[Extracted page text data]
-------------------------

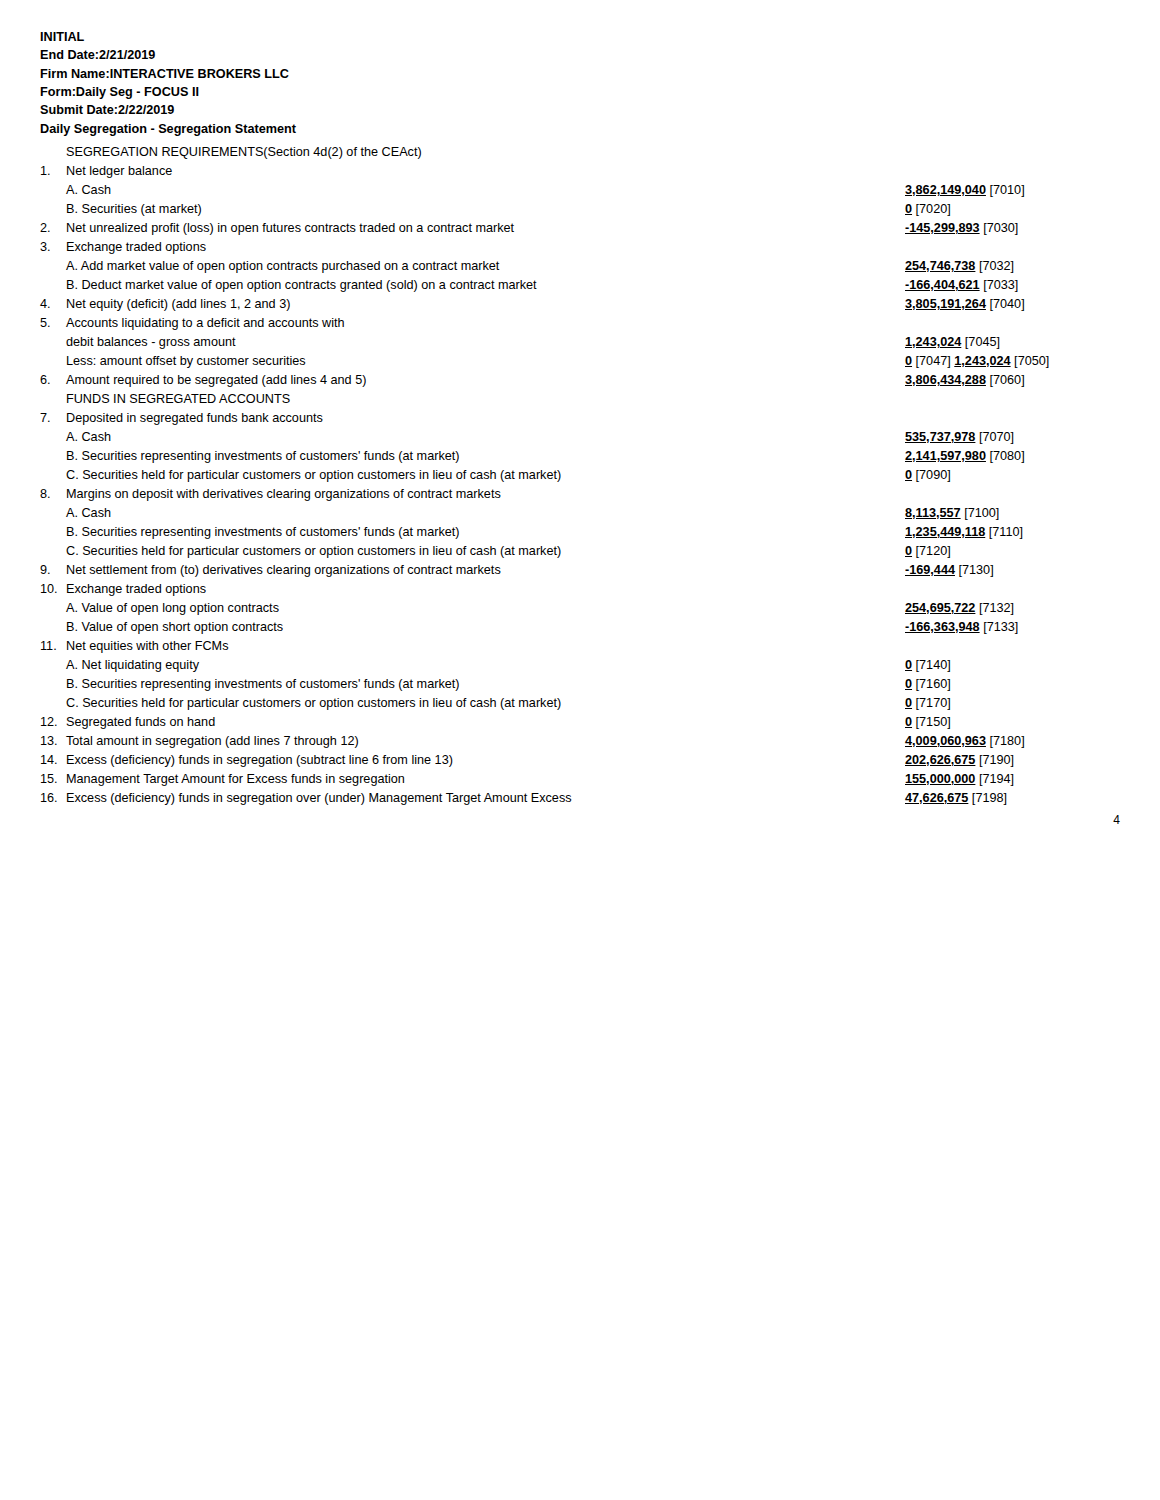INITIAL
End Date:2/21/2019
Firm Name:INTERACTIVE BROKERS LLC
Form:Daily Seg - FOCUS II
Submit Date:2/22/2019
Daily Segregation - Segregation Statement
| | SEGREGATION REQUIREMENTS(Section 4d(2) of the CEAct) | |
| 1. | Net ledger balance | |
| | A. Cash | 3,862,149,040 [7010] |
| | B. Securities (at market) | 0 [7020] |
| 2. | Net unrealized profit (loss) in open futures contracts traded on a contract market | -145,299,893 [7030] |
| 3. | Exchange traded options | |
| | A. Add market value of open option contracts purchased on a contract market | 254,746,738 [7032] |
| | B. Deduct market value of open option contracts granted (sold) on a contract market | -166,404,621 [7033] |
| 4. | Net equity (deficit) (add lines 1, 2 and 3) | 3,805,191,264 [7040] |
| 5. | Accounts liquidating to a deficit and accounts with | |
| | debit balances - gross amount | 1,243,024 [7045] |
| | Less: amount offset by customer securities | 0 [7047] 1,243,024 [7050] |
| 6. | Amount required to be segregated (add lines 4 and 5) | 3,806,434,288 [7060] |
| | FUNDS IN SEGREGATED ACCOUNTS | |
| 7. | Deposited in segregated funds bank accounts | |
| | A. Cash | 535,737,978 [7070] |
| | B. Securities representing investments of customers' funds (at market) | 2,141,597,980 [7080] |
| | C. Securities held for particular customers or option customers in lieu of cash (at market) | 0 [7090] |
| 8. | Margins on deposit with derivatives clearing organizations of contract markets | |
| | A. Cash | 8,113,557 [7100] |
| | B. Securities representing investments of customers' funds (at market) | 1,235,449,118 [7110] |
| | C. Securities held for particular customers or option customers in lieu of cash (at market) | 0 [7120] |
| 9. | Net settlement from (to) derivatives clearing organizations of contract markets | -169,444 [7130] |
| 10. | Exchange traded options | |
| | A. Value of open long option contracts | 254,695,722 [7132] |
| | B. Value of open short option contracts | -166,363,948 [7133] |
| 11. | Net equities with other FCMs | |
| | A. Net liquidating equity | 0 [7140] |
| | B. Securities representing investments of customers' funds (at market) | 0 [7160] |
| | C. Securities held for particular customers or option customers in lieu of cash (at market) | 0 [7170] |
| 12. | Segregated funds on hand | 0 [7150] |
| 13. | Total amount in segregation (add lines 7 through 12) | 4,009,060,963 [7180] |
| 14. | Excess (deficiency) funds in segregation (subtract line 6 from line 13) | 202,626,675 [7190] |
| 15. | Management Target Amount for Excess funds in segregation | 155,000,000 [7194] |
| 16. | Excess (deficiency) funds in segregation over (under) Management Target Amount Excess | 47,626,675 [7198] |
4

-------------------------

> [TASK STATEMENT]: Give the number of lines in the data that contain the word "clearing", and add no other text.

> [OUTPUT BELOW]: 2